0100 (01:00A) Dispatch: “32 year old female has drank an 8 oz bottle of hairspray. PD on scene, please stand by.” We run emergent to our destination, a farm house about 10 minutes away on the outskirts of the town south of us. We pull up behind a fire truck about a mile down the road from the house, We’re waiting for a “Code 4” from PD which tells us the scene is safe for us to enter. Code 4 is required being as this Pt is mentally unstable and this may have been a suicide attempt. 

PD “Code 4” We move in to a nice farm house and are directed upstairs. We find our Pt sitting on her bed, legs up to her chest, she is tearful. Her small bedroom full of fire fighters, sheriffs, police officers all staring down at her and now us. 

Matt approaches her questioning her in a calm and understanding voice, I stand back observing. She is refusing treatment; little does she know she gave up this right due to  her unstable state of mind. The Sheriff informs her she either goes with us in the ambulance or she goes with him. She chose us. 

We help her to the ambulance. She is crying hysterically and is explaining to us that her mother, whom she lives with, calls her fat and is constantly ridiculing her, yet she is thin and obviously of a fairly healthy weight. Her father is out of the picture and she is also on antidepressants. Matt asks “So why did you drink the hairspray?” She is an alcoholic and it may have just been to get some alcohol however, she is a regular pick up for paramedics and is known by name….she is constantly seen for overdoses and possible suicide attempts, although she continually denies trying to commit suicide.

0300 (03:00A) Dispatch: “PD requesting paramedics at **** Apartments for Pt involved in an altercation and now displaying an altered level of consciousness.” We arrive in a fairly rough side of town at some run down apartments on 11th Avenue which are also connected to a bar. We walk through the dim lit hallway to find a middle age man arguing with a police officer saying “I was protecting myself and my girlfriend!” The girlfriend standing there obviously frightened and had urinated her pants. The man is bloody on his face and without a shirt, he refused treatment and we moved on down the hall.

We turn the corner to find several police officers in this tiny cramped hallway telling other apartment tenants to stay in their apartments. Two men are in cuffs surrounded by police and one man appears to be unconscious on the floor lying in right lateral recumbent position, he’s the patient. All three men are somalian men who had been harassing the girlfriend, her boyfriend stepped in trying to protect her and long story short…the boyfriend kicked the other three men’s asses. 

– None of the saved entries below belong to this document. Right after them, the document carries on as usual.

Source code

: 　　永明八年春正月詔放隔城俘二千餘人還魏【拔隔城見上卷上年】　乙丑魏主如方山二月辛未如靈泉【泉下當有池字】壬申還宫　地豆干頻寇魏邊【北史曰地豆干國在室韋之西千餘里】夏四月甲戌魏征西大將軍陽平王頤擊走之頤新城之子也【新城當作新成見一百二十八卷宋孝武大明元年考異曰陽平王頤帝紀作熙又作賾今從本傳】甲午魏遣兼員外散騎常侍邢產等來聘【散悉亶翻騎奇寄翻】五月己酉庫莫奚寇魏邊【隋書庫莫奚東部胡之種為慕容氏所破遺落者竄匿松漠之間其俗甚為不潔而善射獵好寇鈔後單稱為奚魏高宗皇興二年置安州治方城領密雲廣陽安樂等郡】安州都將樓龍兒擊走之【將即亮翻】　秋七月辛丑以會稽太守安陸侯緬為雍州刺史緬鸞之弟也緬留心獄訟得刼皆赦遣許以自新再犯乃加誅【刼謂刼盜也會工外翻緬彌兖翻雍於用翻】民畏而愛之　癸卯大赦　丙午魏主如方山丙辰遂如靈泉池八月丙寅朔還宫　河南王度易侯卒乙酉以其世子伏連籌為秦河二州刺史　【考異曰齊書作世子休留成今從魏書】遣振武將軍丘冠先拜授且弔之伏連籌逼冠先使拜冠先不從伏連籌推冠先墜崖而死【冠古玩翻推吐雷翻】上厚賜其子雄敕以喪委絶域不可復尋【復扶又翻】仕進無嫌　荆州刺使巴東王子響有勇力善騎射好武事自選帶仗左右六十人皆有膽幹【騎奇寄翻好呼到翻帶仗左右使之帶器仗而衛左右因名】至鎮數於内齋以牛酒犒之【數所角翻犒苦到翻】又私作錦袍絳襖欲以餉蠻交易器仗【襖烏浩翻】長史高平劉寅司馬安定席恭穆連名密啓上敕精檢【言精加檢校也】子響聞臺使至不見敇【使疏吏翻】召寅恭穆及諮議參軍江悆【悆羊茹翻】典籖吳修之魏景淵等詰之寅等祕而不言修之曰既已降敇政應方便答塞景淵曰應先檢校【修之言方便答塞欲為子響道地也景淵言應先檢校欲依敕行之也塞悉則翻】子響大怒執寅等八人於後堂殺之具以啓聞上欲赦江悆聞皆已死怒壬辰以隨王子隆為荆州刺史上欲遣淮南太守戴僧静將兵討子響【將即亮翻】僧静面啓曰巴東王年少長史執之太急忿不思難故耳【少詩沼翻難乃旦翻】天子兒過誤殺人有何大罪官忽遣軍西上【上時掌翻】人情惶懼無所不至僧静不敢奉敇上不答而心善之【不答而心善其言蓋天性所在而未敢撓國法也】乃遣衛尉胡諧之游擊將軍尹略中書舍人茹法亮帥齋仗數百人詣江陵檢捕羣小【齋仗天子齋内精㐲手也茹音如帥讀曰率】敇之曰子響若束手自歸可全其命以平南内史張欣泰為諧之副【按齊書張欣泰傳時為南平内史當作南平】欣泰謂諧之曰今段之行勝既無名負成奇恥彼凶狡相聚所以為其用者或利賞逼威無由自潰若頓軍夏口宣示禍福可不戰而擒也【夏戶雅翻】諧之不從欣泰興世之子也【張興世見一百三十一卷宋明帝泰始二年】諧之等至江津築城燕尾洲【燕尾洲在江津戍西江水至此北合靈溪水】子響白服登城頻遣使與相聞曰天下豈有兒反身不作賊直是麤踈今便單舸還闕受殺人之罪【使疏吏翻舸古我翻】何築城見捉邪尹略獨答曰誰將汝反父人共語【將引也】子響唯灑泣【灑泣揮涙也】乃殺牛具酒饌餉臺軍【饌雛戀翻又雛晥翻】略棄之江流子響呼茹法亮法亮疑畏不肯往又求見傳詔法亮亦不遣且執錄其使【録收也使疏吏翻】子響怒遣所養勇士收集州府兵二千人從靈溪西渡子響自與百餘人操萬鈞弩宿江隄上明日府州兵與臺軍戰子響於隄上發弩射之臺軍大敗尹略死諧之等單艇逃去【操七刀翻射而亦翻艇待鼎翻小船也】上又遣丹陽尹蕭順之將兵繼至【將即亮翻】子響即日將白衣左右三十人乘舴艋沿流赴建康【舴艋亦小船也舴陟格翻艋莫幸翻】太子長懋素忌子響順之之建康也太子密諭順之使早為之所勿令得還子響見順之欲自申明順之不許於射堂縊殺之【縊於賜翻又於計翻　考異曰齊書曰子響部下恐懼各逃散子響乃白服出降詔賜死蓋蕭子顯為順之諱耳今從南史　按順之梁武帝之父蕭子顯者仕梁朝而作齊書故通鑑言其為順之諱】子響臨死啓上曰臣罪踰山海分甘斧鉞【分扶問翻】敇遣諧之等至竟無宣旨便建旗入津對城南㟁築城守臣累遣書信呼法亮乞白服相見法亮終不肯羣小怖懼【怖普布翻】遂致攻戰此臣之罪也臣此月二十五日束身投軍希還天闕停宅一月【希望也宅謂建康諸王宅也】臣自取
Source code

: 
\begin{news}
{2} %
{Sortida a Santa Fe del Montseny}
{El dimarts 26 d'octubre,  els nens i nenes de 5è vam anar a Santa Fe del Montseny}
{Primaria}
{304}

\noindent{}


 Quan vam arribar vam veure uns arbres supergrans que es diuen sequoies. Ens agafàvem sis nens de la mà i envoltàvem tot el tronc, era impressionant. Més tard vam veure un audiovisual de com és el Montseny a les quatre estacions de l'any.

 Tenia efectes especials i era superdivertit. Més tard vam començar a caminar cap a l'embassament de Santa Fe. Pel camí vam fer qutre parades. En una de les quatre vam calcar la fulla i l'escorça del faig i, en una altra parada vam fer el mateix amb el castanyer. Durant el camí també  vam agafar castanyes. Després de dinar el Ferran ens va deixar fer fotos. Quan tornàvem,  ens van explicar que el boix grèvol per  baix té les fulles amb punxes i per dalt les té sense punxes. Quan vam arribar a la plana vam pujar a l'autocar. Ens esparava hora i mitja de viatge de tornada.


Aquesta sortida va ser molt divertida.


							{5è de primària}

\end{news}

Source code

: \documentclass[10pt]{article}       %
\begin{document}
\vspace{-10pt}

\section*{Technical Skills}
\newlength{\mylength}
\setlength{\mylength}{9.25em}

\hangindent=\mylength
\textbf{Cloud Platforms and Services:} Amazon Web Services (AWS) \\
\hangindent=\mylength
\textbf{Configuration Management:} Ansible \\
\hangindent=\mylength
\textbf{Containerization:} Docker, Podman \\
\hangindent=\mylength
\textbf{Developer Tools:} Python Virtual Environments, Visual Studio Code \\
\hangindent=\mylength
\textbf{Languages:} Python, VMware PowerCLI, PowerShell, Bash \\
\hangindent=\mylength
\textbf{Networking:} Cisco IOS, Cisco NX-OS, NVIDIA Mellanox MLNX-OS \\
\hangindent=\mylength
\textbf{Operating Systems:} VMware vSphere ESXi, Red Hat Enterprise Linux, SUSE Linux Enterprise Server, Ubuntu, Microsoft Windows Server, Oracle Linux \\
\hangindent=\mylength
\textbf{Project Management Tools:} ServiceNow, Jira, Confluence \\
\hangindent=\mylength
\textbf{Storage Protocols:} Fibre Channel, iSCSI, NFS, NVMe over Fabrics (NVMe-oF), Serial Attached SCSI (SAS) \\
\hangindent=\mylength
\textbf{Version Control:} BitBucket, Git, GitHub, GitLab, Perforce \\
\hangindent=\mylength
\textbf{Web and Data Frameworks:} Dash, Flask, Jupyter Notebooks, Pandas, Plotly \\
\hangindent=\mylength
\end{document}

I was somewhat scared despite the fact there were more police there than anyone else so I stood back observing, again. Matt, Dave, fire fighters and other police officers placed the Pt on the back board, the Pt was extremely combative and it took fire fighters lying on top of him to strap him in. The Pt is now screaming obviously not unconscious. 

We take him to the ambulance and he suddenly stops screaming, stops moving and closes his eyes. Dave hooks him to the ECG monitor and we see his heart rate suddenly plummeted to 30. An IV was started and Narcan was slowly pushed. Now that the Pt, who has been picked up before by paramedics and is reported to be a spitter, is now passed out I volunteer to take his BP, I am unable to hear it. Only a few minutes pass and the Pt is suddenly awake again and seems to be in stable condition. We arrive at the hospital. The back opens, other paramedics hop on the ambulance and begin making fun of the man for his poor dental hygiene. I am taken back by the amount of unprofessionalism I am witnessing as an EMT student, as a human being.

I loved riding on the ambulance, Matt and Dave were awesome. I do wish however that I wouldn’t have been so scared to touch the Pt’s. Dave told me I did a great job but hopes I get more involved next time. Moral of the story…don’t be afraid to act. Your preceptors, fire fighters and police officers will appreciate your confidence in yourself and they will appreciate the fact that you TRIED, even if you mess up they acknowledge the fact that you tried.